··· READING PASSAGE

Thursday, October 6, 2016

Students Choosing to Be Held Accountable

In the ideal Standards-Based Grading classroom, the students' grades are an accurate reflection of what they know and can do. As many teachers and researchers have pointed out, grading completion, or combining behavior related grades (such as homework completion, grading effort, and penalizing late work) with academic grades muddies the water and can distort the students' overall grade. I agree with this, but have come to a point where this has been problematic in practice.

The Backstory

In case you haven't read previous posts, we've been moving towards a flipped learning model in our chemistry classes. This required a strong "sell" at the beginning of the year to get students into the habit of watching videos and taking notes for homework, and to teach them to make good, efficient use of this new style. It became obvious over the last few weeks that students were not making good use of the videos (maybe my "sell" was not quite strong enough). 

Accountability, in More Ways Than One

We decided last year to use a website called EDpuzzle (www.edpuzzle.com). EDpuzzle is a video hosting and sharing site that allows you to embed questions into the videos to check for understanding. It also keeps track of what students are watching your videos and how many times. It's been really useful to have that transparency and accountability. We can easily see how many students are watching the videos, and we've shown this to our students to encourage them to watch the videos and take notes.


I also showed them this graph of average test grade for 4 different groups of students to encourage them to watch the videos and take the notes, trying to communicate the connection between doing so and learning enough to do well on the test.

······

» **TRY IT**:
Reproduce verbatim the part of the blog post on student accountability starting at "In the ideal" and ending at "problematic in practice.". The entries that follow have nothing to do with the blog post above.

··· RECORDED INFORMATION

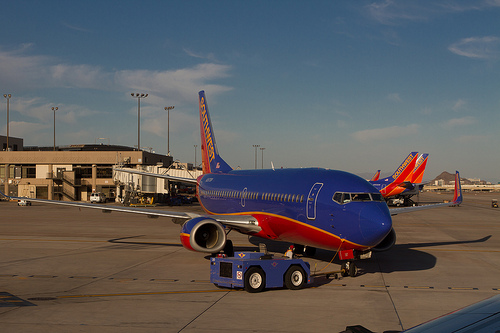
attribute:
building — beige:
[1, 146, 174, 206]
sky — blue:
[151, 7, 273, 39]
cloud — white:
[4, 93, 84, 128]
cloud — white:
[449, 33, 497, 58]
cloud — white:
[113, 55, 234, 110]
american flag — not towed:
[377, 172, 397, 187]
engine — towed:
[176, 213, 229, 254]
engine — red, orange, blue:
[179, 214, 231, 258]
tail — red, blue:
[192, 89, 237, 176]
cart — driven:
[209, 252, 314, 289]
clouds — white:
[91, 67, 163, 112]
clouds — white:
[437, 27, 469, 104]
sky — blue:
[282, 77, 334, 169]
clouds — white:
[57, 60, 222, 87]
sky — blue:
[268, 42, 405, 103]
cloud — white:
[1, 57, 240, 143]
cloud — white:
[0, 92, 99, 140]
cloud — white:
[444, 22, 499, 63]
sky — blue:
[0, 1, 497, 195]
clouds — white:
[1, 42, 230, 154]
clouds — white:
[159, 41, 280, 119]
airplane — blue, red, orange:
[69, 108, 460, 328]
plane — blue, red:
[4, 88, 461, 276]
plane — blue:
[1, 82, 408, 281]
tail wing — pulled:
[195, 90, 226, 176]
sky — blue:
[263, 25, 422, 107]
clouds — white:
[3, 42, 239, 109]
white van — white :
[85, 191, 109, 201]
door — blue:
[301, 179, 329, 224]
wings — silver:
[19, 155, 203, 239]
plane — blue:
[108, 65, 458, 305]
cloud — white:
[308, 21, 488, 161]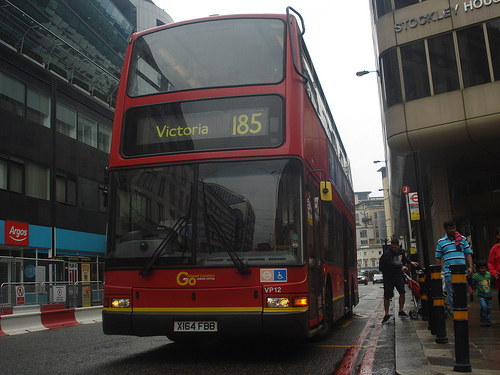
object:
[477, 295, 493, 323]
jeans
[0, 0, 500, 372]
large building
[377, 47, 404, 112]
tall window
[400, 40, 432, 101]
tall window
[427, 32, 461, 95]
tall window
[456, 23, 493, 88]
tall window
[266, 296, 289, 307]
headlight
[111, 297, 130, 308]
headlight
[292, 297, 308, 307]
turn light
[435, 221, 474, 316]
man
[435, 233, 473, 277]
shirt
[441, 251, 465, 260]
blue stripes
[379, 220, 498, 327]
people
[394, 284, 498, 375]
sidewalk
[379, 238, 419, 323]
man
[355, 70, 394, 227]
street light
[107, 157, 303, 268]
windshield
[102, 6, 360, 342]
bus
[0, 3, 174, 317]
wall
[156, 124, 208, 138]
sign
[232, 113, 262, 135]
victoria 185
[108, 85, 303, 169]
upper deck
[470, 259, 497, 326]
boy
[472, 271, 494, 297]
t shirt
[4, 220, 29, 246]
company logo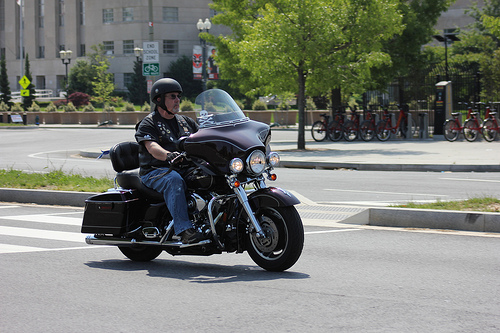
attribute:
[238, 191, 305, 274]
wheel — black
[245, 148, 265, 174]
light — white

······
··· RECORDED INFORMATION

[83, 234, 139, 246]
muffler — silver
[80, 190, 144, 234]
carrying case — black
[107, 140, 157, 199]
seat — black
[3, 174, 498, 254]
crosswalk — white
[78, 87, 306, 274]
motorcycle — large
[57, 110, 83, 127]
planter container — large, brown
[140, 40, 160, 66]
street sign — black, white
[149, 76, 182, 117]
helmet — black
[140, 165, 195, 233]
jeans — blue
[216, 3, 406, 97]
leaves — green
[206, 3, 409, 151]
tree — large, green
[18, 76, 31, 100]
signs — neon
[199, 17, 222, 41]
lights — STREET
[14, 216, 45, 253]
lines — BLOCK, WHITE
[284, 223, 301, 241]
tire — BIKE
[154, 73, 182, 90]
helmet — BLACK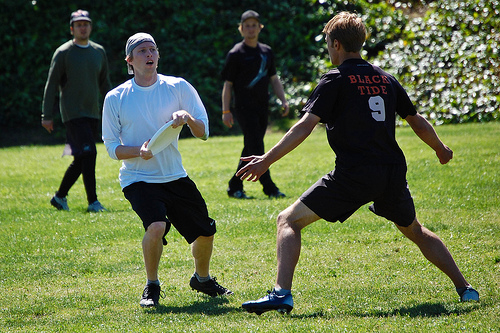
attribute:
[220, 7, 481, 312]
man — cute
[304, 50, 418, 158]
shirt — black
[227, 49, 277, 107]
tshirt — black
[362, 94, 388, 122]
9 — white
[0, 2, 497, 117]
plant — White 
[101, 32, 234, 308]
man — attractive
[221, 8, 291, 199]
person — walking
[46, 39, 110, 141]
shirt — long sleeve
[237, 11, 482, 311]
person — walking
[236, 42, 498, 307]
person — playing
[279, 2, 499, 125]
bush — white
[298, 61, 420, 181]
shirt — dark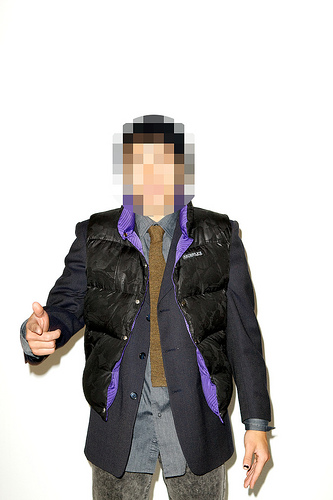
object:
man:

······
··· RECORDED INFORMATION

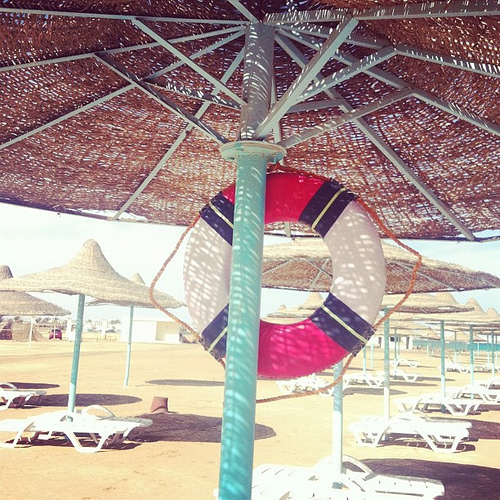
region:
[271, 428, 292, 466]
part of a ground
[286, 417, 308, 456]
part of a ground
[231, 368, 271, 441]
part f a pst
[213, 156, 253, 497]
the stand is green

······

» **REPLY TO THE TASK**:
In the ideal Standards-Based Grading classroom, the students' grades are an accurate reflection of what they know and can do. As many teachers and researchers have pointed out, grading completion, or combining behavior related grades (such as homework completion, grading effort, and penalizing late work) with academic grades muddies the water and can distort the students' overall grade. I agree with this, but have come to a point where this has been problematic in practice.